[Exercise directions] With pictures left out, extract every line between the start of the records below and the line holding "Акоп Степанян и", inclusive.

Start of Block

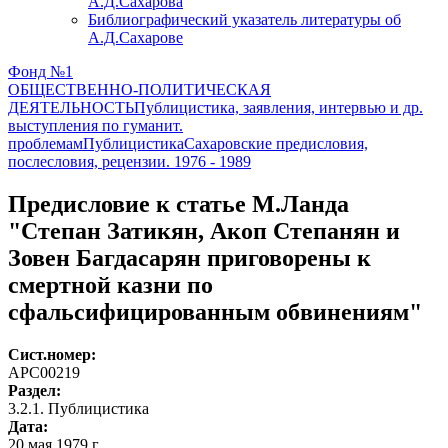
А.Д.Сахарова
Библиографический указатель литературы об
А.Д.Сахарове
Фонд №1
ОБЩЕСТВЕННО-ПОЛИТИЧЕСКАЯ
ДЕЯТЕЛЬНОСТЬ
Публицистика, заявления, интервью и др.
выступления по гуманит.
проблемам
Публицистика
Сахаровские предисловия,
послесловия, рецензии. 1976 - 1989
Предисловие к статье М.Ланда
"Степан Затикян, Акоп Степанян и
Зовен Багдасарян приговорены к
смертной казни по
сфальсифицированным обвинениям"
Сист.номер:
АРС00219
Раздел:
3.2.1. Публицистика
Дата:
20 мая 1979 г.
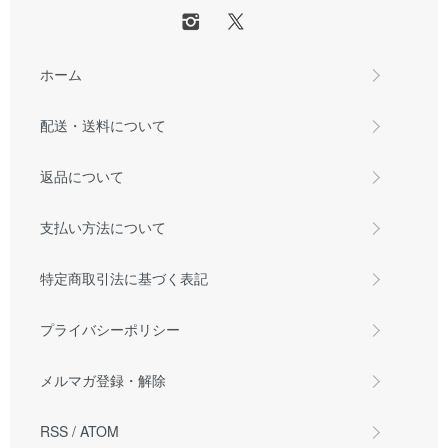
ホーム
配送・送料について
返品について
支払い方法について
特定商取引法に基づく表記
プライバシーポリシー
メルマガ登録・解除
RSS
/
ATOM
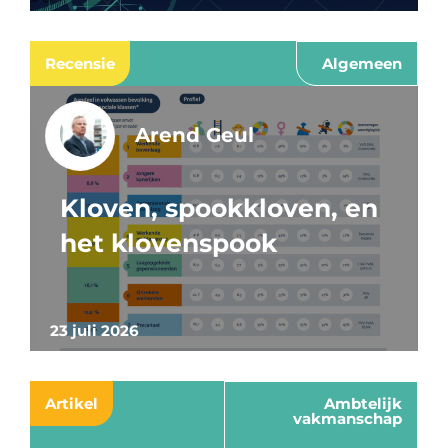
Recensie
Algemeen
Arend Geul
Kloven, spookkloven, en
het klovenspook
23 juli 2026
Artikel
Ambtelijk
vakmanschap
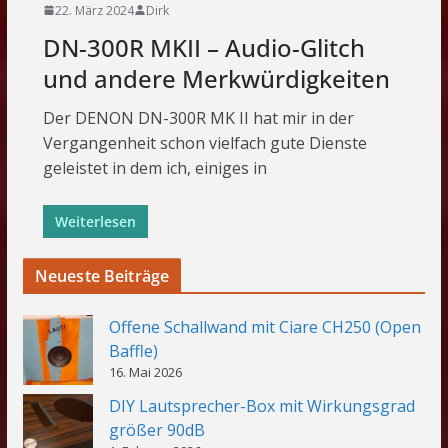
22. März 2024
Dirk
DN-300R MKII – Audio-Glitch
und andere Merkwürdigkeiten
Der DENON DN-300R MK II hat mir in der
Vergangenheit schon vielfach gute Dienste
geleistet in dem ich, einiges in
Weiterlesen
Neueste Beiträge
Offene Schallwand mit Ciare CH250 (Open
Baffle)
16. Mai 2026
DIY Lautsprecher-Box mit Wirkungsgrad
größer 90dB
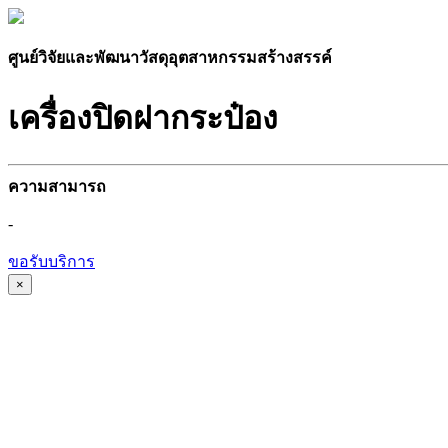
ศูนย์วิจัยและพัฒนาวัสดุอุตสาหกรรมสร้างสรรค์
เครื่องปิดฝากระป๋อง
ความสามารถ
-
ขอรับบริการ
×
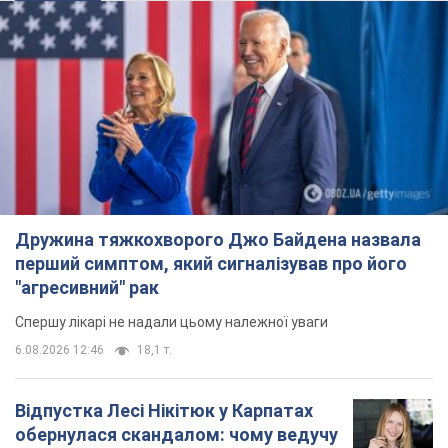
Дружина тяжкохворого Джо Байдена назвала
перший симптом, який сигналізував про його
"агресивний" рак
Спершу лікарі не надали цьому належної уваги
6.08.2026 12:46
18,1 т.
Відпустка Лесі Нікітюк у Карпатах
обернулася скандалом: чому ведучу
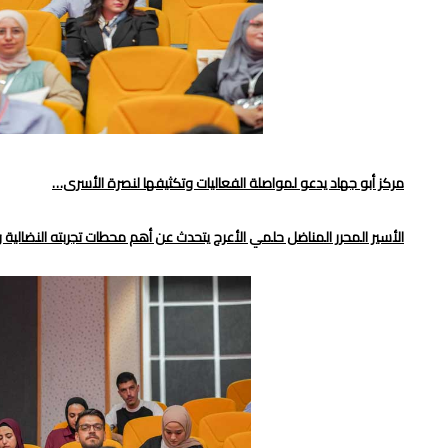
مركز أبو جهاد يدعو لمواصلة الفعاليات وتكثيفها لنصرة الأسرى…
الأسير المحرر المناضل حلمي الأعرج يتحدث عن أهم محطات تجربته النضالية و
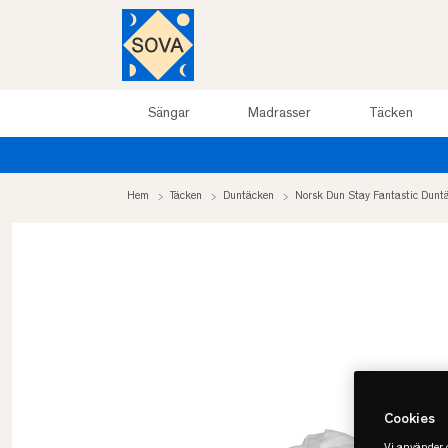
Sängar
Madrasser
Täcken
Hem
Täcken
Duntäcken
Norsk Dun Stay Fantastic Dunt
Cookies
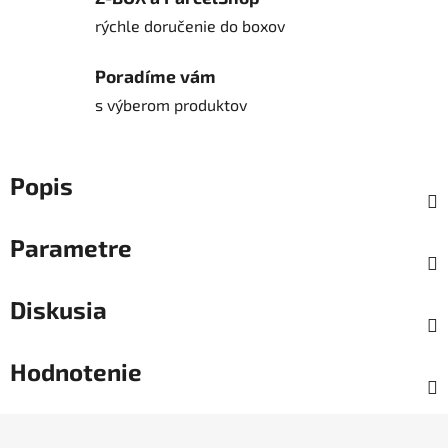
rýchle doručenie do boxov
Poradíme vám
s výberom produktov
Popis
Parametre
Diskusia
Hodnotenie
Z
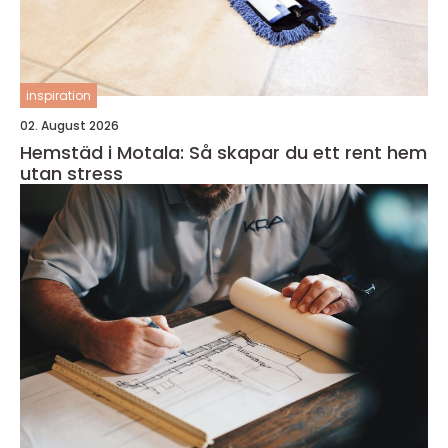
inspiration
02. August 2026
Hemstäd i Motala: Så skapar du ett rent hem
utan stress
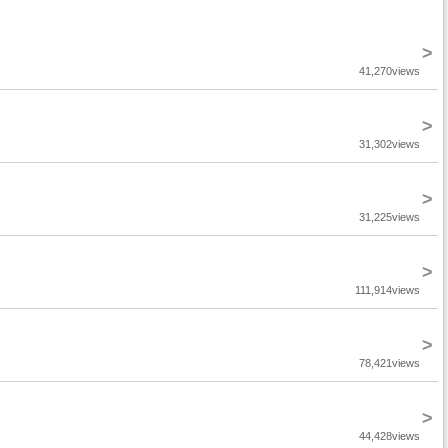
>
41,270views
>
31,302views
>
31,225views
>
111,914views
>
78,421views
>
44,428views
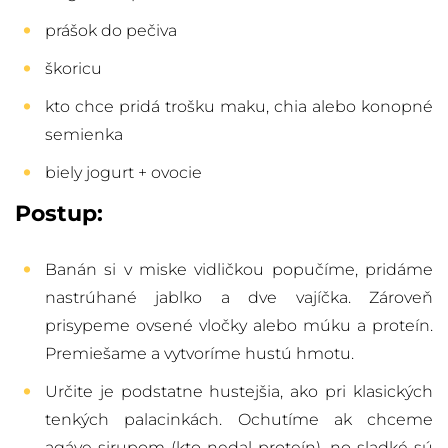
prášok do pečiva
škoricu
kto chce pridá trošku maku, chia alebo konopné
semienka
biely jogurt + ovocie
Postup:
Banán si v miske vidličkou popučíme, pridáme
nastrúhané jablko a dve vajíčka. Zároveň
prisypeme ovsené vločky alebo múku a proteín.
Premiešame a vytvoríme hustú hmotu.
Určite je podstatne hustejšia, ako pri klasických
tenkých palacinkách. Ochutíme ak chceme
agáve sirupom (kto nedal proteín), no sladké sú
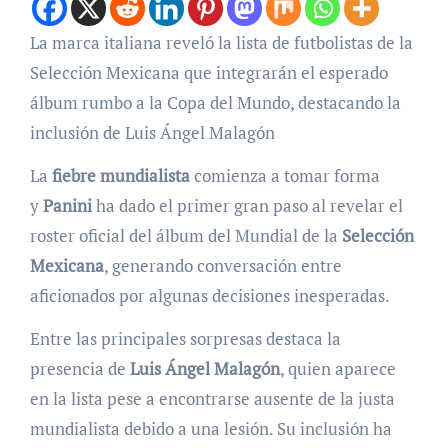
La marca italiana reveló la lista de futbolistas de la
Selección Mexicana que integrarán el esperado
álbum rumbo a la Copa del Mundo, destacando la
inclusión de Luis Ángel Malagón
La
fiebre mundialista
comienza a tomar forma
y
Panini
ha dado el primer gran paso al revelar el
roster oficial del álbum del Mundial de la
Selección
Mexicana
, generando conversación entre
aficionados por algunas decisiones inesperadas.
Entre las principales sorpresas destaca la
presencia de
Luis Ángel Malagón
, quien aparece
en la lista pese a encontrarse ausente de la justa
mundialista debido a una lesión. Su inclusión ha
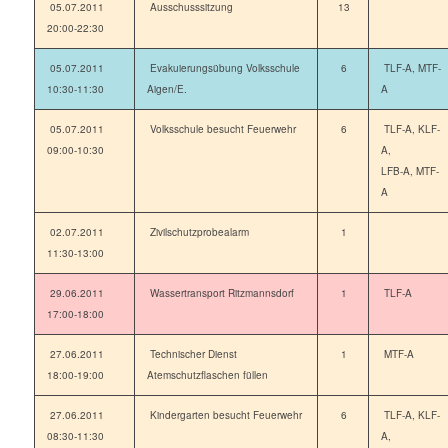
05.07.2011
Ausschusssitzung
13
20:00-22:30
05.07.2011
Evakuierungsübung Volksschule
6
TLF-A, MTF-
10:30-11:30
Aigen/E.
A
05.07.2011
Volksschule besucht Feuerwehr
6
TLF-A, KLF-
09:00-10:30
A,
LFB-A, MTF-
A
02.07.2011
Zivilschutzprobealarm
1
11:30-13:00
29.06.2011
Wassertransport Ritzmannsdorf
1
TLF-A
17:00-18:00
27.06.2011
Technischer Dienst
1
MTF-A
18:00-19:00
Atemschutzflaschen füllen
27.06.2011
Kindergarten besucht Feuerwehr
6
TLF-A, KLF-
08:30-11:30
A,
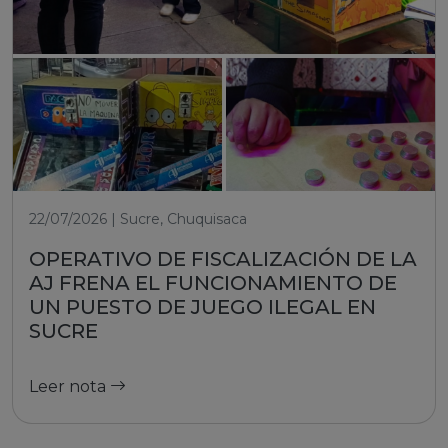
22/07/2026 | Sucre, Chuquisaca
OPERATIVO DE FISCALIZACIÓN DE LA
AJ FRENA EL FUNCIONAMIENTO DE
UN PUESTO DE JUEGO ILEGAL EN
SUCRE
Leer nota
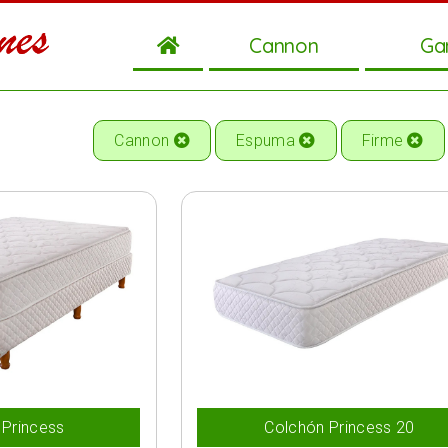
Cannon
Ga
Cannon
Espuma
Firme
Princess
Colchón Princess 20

End of Block

[Answer box]
А.Д.Сахарова
Библиографический указатель литературы об
А.Д.Сахарове
Фонд №1
ОБЩЕСТВЕННО-ПОЛИТИЧЕСКАЯ
ДЕЯТЕЛЬНОСТЬ
Публицистика, заявления, интервью и др.
выступления по гуманит.
проблемам
Публицистика
Сахаровские предисловия,
послесловия, рецензии. 1976 - 1989
Предисловие к статье М.Ланда
"Степан Затикян, Акоп Степанян и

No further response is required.